Bailar, who in 2015 became the first-ever transgender athlete to compete on an NCAA Division 1 men’s team, emphasized on Saturday that abortion rights impact everyone, CBS News reports.
“You should not have to have a uterus to care about abortion rights. You should not have to have a uterus to care about autonomy,” he said.
“I have spent my life fighting for my right to choose what I do with my body — my right to get top surgery, my right to take gender-affirming hormones, my right to have access to gender-affirming, life-saving health care. We should all have access to life-saving health care. We deserve the right to choose.”
“This is a women’s issue and it is also a transgender man’s issue”: Schuyler Bailar, the first transgender athlete to compete on an NCAA Division 1 men’s team, talks LGBTQ inclusion at Saturday’s Women’s March rally for abortion justice pic.twitter.com/2nJzq3jgcN
— CBS News (@CBSNews) October 2, 2021
LGBTQ issues were at the forefront of this year’s Women’s March, thanks to the efforts of the National LGBTQ Task Force.
Kierra Johnson, the Task Force’s executive director, wrote in LGBTQ Nation that it is “dangerous” to believe that only cisgender, heterosexual women are affected by restrictive abortion measures.
“The ‘overlap’ of reproductive rights and queer rights is as real as the women who are denied bodily autonomy for either — or both — identities they hold,” Johnson wrote. “It is real for our trans and non-binary siblings who often can only find culturally competent healthcare in the very same places being attacked for providing health services to women seeking an abortion or birth control.”
She added: “The right to decide if, when, and with who to have sex, if, when, and how to become pregnant, and if, when, and how to parent is core to our freedom and agency.

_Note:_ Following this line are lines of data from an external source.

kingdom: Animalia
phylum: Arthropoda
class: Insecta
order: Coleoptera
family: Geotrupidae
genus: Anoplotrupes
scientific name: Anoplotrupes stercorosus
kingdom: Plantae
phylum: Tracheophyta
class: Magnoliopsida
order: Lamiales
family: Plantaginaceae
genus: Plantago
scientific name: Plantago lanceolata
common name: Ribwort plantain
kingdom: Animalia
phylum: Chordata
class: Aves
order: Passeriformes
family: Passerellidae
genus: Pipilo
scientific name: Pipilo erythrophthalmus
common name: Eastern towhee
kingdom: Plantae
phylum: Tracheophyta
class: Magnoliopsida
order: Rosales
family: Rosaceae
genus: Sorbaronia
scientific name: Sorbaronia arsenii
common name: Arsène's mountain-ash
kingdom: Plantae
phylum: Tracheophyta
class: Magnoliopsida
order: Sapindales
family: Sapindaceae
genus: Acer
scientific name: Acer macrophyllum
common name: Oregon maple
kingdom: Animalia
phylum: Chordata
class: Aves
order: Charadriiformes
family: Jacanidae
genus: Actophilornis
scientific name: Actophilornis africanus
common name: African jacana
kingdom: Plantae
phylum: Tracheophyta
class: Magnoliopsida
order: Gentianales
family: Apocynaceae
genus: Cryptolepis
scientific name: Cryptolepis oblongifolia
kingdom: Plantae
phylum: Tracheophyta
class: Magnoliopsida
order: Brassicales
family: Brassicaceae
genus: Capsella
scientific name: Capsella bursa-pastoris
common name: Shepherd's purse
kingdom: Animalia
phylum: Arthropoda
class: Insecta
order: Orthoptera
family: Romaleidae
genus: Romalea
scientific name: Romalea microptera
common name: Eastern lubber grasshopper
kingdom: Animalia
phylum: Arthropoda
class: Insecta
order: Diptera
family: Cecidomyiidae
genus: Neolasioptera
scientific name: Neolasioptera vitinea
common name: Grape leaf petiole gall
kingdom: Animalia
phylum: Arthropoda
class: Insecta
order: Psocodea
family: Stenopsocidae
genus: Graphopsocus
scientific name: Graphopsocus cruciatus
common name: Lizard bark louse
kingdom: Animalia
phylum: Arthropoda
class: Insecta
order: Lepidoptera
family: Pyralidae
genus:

These are LGBTQ issues.”
Since graduating from Harvard in 2019, Bailar has spoken out against legislation that would prevent transgender athletes from participating in sports.
“I’m hoping, praying and fighting that the work I do is no longer necessary because that will mean that we [the transgender community] are just people as opposed to a political debate,” he told CBS News in June.
On Dec. 1, the Supreme Court will hear arguments in a Mississippi case that tests the constitutionality of states’ abortion bans.